Il Comitato “Voci vere, vittime della bassa modenese” si è costituito nel giugno 2019 ed è composto da 27 membri di cui 7 ragazzi vittime di abusi e violenze e 20 fra genitori affidatari e adottivi. Lo scopo del Comitato è quello di tutelare coloro che nella vicenda di circa 20 anni fa furono vittime di reati sessuali, perlopiù accertati giudizialmente, rispetto alla ricostruzione distorta e univoca che oggi, attraverso i media, si sta facendo sull’accaduto e che di fatto li vittimizza ancora una volta, costringendoli a rivivere, loro malgrado, i traumi passati. Il Comitato intende informare la pubblica opinione su ciò che accadde realmente, con ogni mezzo possibile, anche se, per il momento, lo spazio che ci viene concesso dai media non è molto. Abbiamo rilasciato alcune interviste, anche da parte dei ragazzi, e abbiamo fatto diversi comunicati inviati ai mezzi di informazione e pubblicati sul nostro sito.
L’attuale rielaborazione dei fatti della bassa, su cui intendiamo svolgere controinformazione, ha preso l’avvio dall’inchiesta dei giornalisti Pablo Trincia e Alessia Rafanelli, denominata “Veleno”, dapprima diffusa circa due anni fa attraverso un podcast, e poi con un libro pubblicato ad aprile di quest’anno.

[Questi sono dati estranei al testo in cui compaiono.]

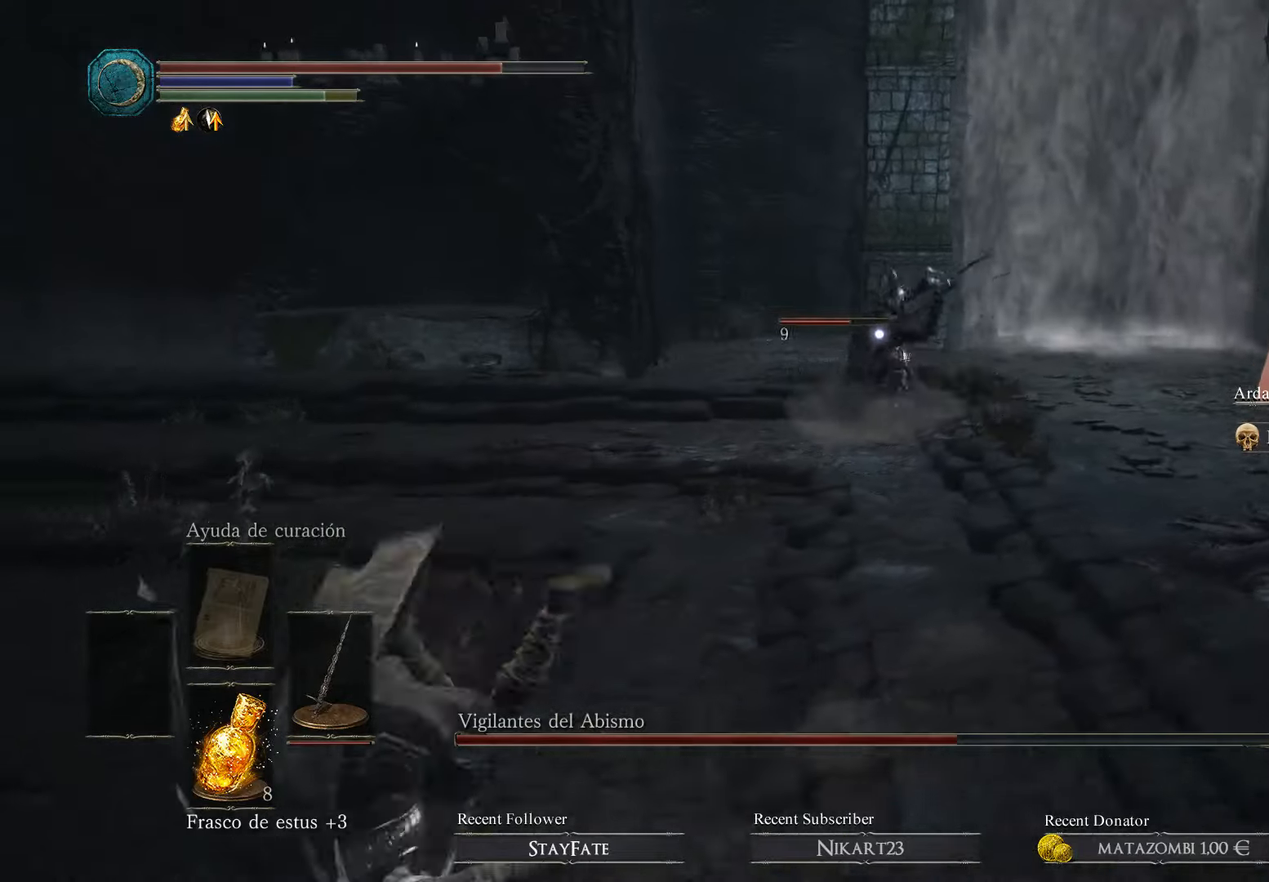
{"buttons": [], "left_stick": "left", "right_stick": "center", "events": [[167, "B", "down"], [200, "left_stick", "left"], [267, "B", "up"], [333, "B", "down"], [400, "B", "up"]]}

Già il fatto di aver voluto riportare alla ribalta mediatica un caso ormai chiuso da venti anni con plurime sentenze definitive di condanna, è stata un’azione irrispettosa nei confronti delle vittime, allora infradecenni, che avrebbero avuto diritto all’oblio, anche perché collocati in ambiente protetto ed alcuni di loro adottati, anziché essere posti di nuovo sotto i riflettori, e costretti a ricordare traumi passati.
Ma soprattutto il modo in cui è stato condotto il lavoro, suscita ben più di semplici perplessità.
L’inchiesta è criticabile sotto diversi aspetti: l’autore esprime quelle che sono sue opinioni, e secondo il Comitato, la sua non è un’inchiesta vera e propria. La ricostruzione dei fatti è basata solo su testimonianze di parte e così è ben diversa da quella che fu effettuata nei processi, alla presenza di tutte le parti in causa. E’ stata perciò data al pubblico una versione parziale della vicenda, che ripetuta in modo ossessivo dai media, spinge la gente a credere che sia verità. Una verità che assume esserci stato un clamoroso errore giudiziario, a seguito di dichiarazioni dei piccoli testimoni che sarebbero state indotte dalle psicologhe, di relazioni mediche falsate e di perizie diagnostiche anch’esse errate e condotte con metodi suggestivi. Quindi, per gli autori, tutti innocenti, processi da rifare in toto, ergo allontanamenti ingiustificati.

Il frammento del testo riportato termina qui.